» CONSIGNES:
a: Reproduisez, s'il vous plaît, le passage du texte sur de Gaulle et la Grande-Bretagne qui s'ouvre sur les mots contenant "A deux reprises, s’armant" et se termine par "de ce dernier.".
b: D'après le texte sur de Gaulle et la Grande-Bretagne, quel droit Mac Millan a-t-il pratiquement reconnu aux États-Unis lors de la conférence des Bahamas ?
c: Reprenez le texte sur de Gaulle et la Grande-Bretagne à la suite de sa dernière phrase.

» TEXTE FOURNI:
-*-*-

Aussi, en riposte, Albion organise-t-elle (comme on sait) une Union Douanière parallèle à celle du Marché Commun, une association dite européenne de libre échange. Mais, alors que la situation des Six va florissant, la situation de la Grande-Bretagne empire. Face à cette réalité, elle change son fusil d’épaule : elle demande l’entrée dans l’Europe des Six. Je trouve ici particulièrement excitant l’épisode que de Gaulle offre alors au monde.
A deux reprises, s’armant de son droit de veto, il lui en interdit l’entrée, alors que tout le monde est d’accord pour l’accepter -et dédaigne la tempête d’amertume que son refus suscite à Londres et ailleurs. Il évoque officiellement ses raisons. Mais, celle qu’il tait, est pour lui la plus décisive. Il ne veut pas d’un nouvel Yalta : il ne peut s’accommoder, en fait, de la conférence de Mac Millan aux Bahamas, où celui-ci a pratiquement reconnu aux Etats-Unis le droit de contrôle sur l’armement atomique de son pays -et donc sur la politique étrangère de ce dernier.
Présente en Europe, l’Angleterre ne manquerait pas de la subordonner à l’Amérique ; or de Gaulle veut, souhaite une politique européenne indépendante des deux grands. Emery disait que beaucoup de gens le comprenaient et l’approuvaient, mais lui laissaient endosser « le rôle ingrat de butor tacitement chargé de proférer dans une bonne compagnie les paroles inconvenantes dont on feint de s’effaroucher. »
- Tout cela est bien beau, disait par contre Orange. Je comprends qu’Emery et vous ayez des raisons de craindre les Soviétiques. Leurs chars ne sont qu’à deux heures de Strasbourg et leurs fusées encore plus près dans le temps. Mais je ne vois pas dans ce cas, de façon très réaliste, ce que nous pourrions faire sans les Américains. Sa femme était du même avis.

-*-*-

» DONNÉES:

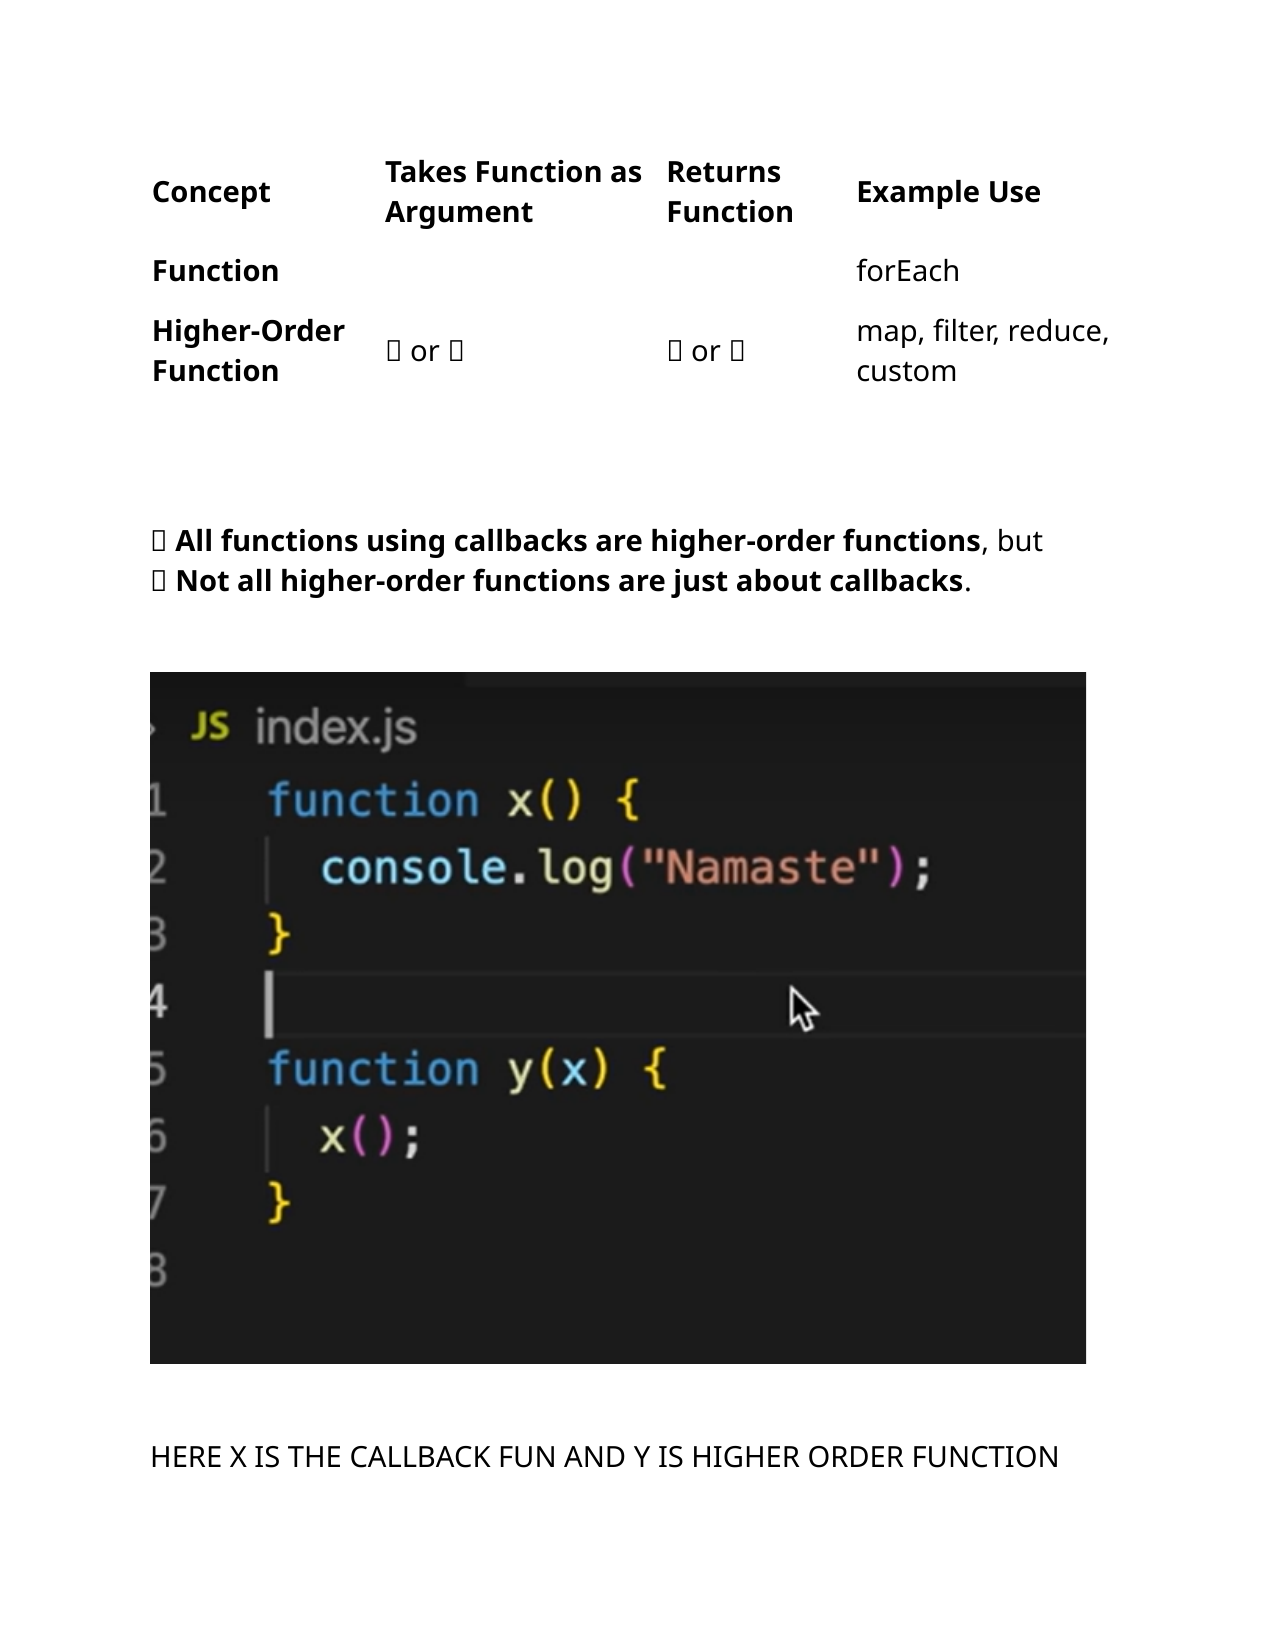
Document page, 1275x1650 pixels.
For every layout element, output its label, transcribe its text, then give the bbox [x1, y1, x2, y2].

-*-*-

» RÉPONSES:
a:
A deux reprises, s’armant de son droit de veto, il lui en interdit l’entrée, alors que tout le monde est d’accord pour l’accepter -et dédaigne la tempête d’amertume que son refus suscite à Londres et ailleurs. Il évoque officiellement ses raisons. Mais, celle qu’il tait, est pour lui la plus décisive. Il ne veut pas d’un nouvel Yalta : il ne peut s’accommoder, en fait, de la conférence de Mac Millan aux Bahamas, où celui-ci a pratiquement reconnu aux Etats-Unis le droit de contrôle sur l’armement atomique de son pays -et donc sur la politique étrangère de ce dernier.

b: Le droit de contrôle sur l'armement atomique de son pays.

c:
La dernière carte abattue du Général, et qui n’a pas été sans m’impressionner, fait partie de sa politique africaine. Il entendait que la France -et, à sa remorque, l’Europe- ait des rapports tout particuliers avec l’Afrique. La géographie était là pour fonder ce qu’on peut appeler une politique méditerranéenne -et, en particulier, arabe ; et ce, malgré les différends que nous venions d’avoir avec le Magreb et l’Egypte.
Le général, qui avait dit à un moment s’être envolé avec des idées simples vers l’Orient compliqué, se retrouvait à présent face à la confrontation de tout le Moyen-Orient contre Israël. Les Juifs, en effet, n’en finissent pas de trouver une solution avec les Palestiniens, maintenant dix fois plus nombreux qu’eux et entassés misérablement dans des camps de réfugiés, où ils cultivent une haine sans limite à l’endroit de ceux qui, selon eux, les ont dépossédés. Israël, lui, est en très bon terme avec les Etats-Unis dont son existence dépend et la France, à laquelle il achète des avions.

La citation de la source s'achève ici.